It’s a common criticism of the current EU Data Protection Directive that its provisions determining applicable law invite forum shopping - i.e. encourage businesses to establish themselves in the Member State perceived as being the most “friendly”. In fact, while there is some truth to this belief, its effect is often overstated. Typically, businesses choose which country to set up shop in based on a number of factors - size of the local market, access to talent and infrastructure, local labor laws and (normally the overwhelming consideration) the local tax regime. We privacy pros like to consider data protection the determining factor but, at least in my experience, that’s hardly ever the case.
Nevertheless, it’s easy to understand why many worry about forum shopping. Under the Directive, a business that has a data controlling “establishment” in one Member State is subject only to the national data protection laws of that Member State, to the exclusion of all other Member States. So, for example, if I have a data controlling establishment in the UK, then the Directive says I’m subject only to UK data protection law, even when I collect data from individuals in France, Germany, Spain and so on. A rule that works this way naturally lends itself to a concern that it might encourage a "race to the bottom", with ill-intentioned businesses scampering to set up shop in “weak” data protection regimes where they face little to no risk of penalty - even if that concern is overstated in practice.
But a concern it is, nevertheless, and one that the new General Data Protection Regulation aims to resolve - most notably by applying a single, uniform set of rules throughout the EU. However, the issue still arises as to which regulatory authorities should have jurisdiction over pan-EU businesses and this point has generated much excited debate among legislators looking to reach agreement on the so-called “one stop shop” mechanism under the Regulation.

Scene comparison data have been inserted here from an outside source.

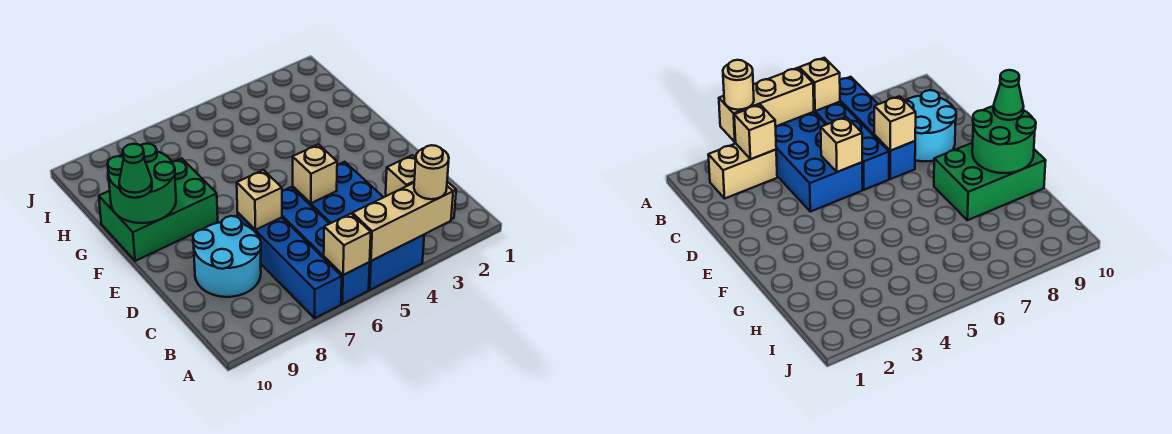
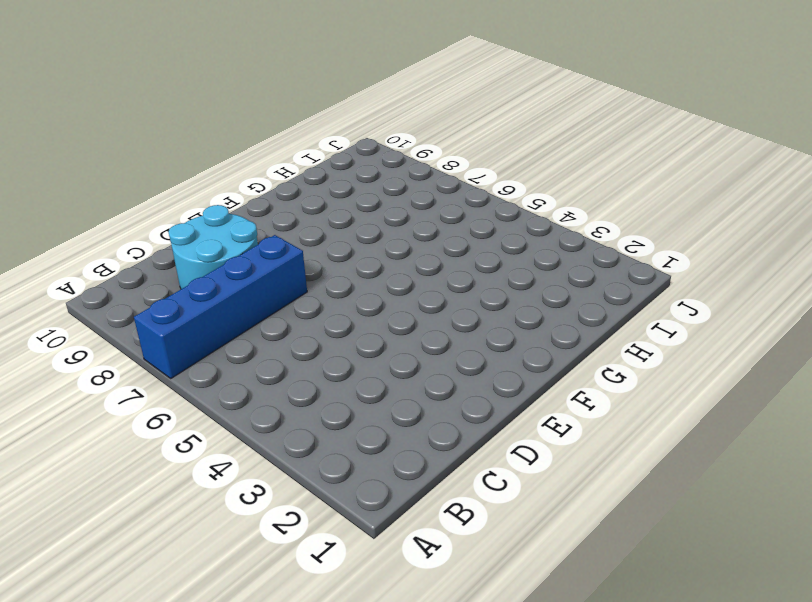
none -> blue 2x4 brick [293,162,424,290]
none -> blue 1x4 brick [282,187,370,304]
none -> tan 1x2 brick [708,144,777,198]

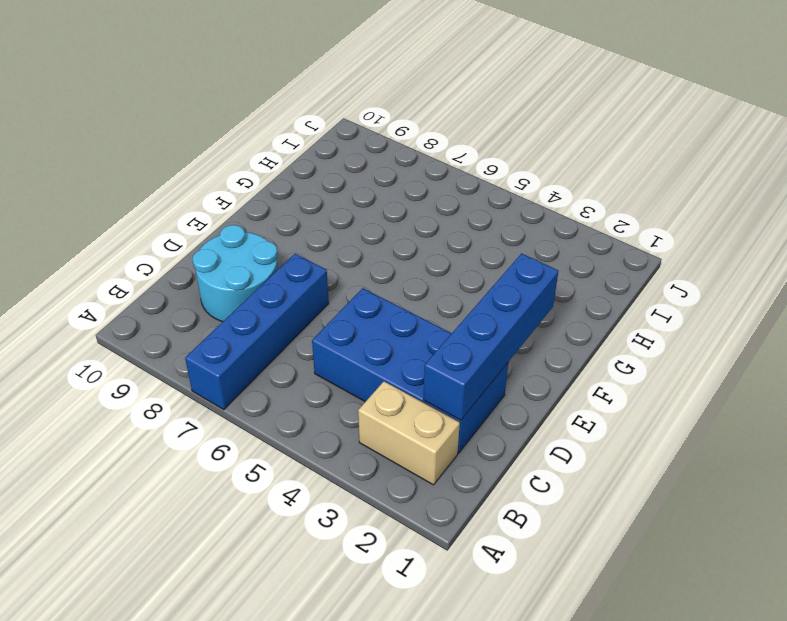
blue 2x4 brick [312,288,508,453] -> blue 2x4 brick turned to [293,162,424,290]
blue 1x4 brick [423,253,558,420] -> blue 1x4 brick moved to [282,187,370,304]
none -> green 2x3 brick [99,158,218,261]
none -> tan 1x3 brick [352,183,453,261]
none -> tan 1x1 brick [324,214,371,275]

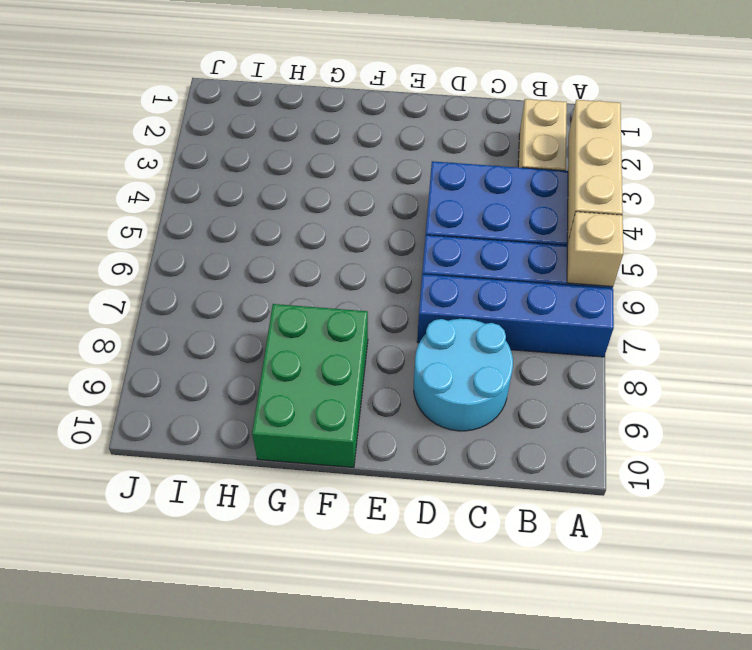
none -> tan 1x1 brick [386,155,416,196]
none -> tan 1x1 brick [293,144,337,203]
none -> tan 1x1 brick [237,170,282,230]

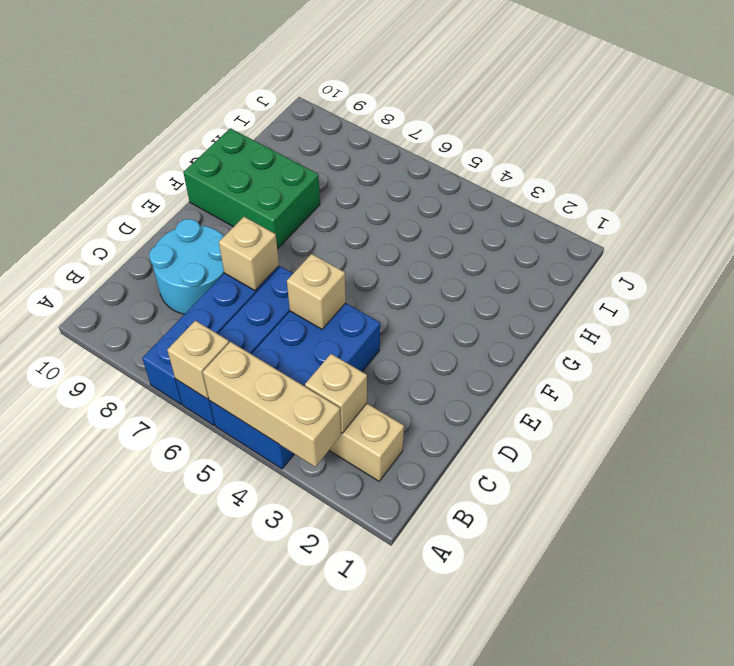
none -> green 2x2 round brick [107,144,176,223]
none -> tan 1x1 round brick [414,145,449,199]
none -> green 1x1 cone [119,144,152,198]

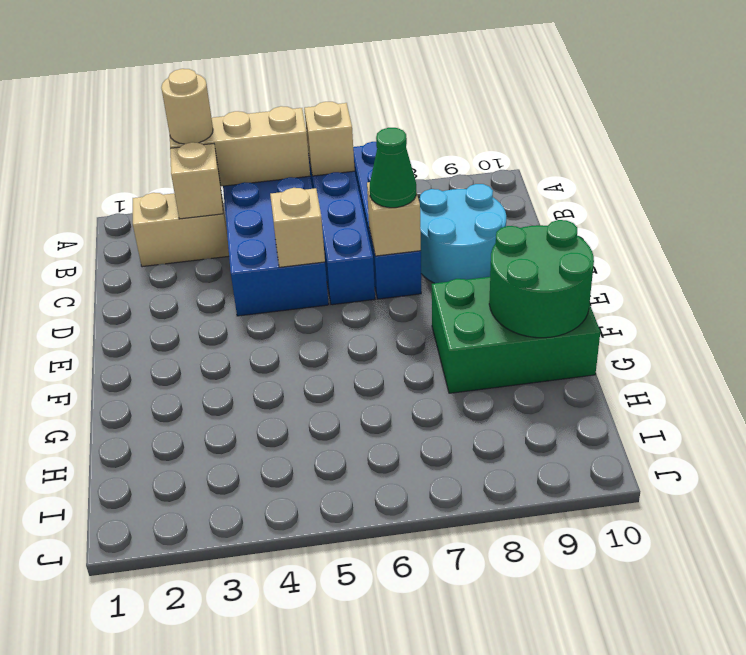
green 1x1 cone [370,128,416,208] -> green 1x1 cone moved to [119,144,152,198]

This mechanism, which began life as a concept intended to provide greater regulatory certainty to businesses by providing them with a single “lead” authority to which they would be answerable, has slowly been whittled away to something scarcely recognizable. For example, under the most recent proposals by the Council of the European Union, the concept of a lead protection authority remains but there are highly complicated rules for determining when other “concerned” data protection authorities may instead exercise jurisdiction or challenge the lead authority’s decision-making.
All of which begs the question, will the General Data Protection Regulation prevent forum shopping? In my view, no, and here’s why:
- Businesses don't choose their homes based on data protection alone. As already noted, businesses determine the Member States in which they will establish based on a number of factors, king of all being tax. The General Data Protection Regulation will not alter this. Countries, like Ireland or the UK, that are perceived as attractive on those other factors today will remain just as attractive once the new Regulation comes into effect.
- While you can legislate the rules, you can’t legislate the culture. Anyone who practices data protection in the EU knows that the cultural and regulatory attitudes towards privacy vary enormously from Member State to Member State. Even once the new Regulation comes in, bringing legislative uniformity throughout the EU with it, those cultural and regulatory differences will persist. Countries whose regulators are perceived as being more open to relationship-building and “slow to temper” will remain just as attractive to businesses under the Regulation as they are under the Directive.
- The penalties under the General Data Protection Regulation will incentivize forum shopping. It has been widely reported that the General Data Protection Regulation carries some pretty humungous fines for non-compliance - up to 5% of worldwide turnover. In the face of that kind of risk, data protection takes on an entirely new level of significance and attracts serious Board level attention. The inevitable behavioral consequence of this is that it will actively incentivize businesses to look for lower risk countries - on any grounds they can (local regulatory culture, resourcing of the local regulator and so on).
- Mature businesses won't restructure. The Regulation is unlikely to have an effect on the corporate structure of mature businesses, including the existing Internet giants, who have long since already established an EU controller in a particular Member State. To the extent that historic corporate structuring decisions can be said to have been based on data protection forum shopping grounds, the General Data Protection Regulation won't undo the effects of those decisions. And new businesses moving into Europe always look to their longer-standing peers as a model for how they, too, should establish - meaning that those historic decisions will likely still have a distorting effect going forward.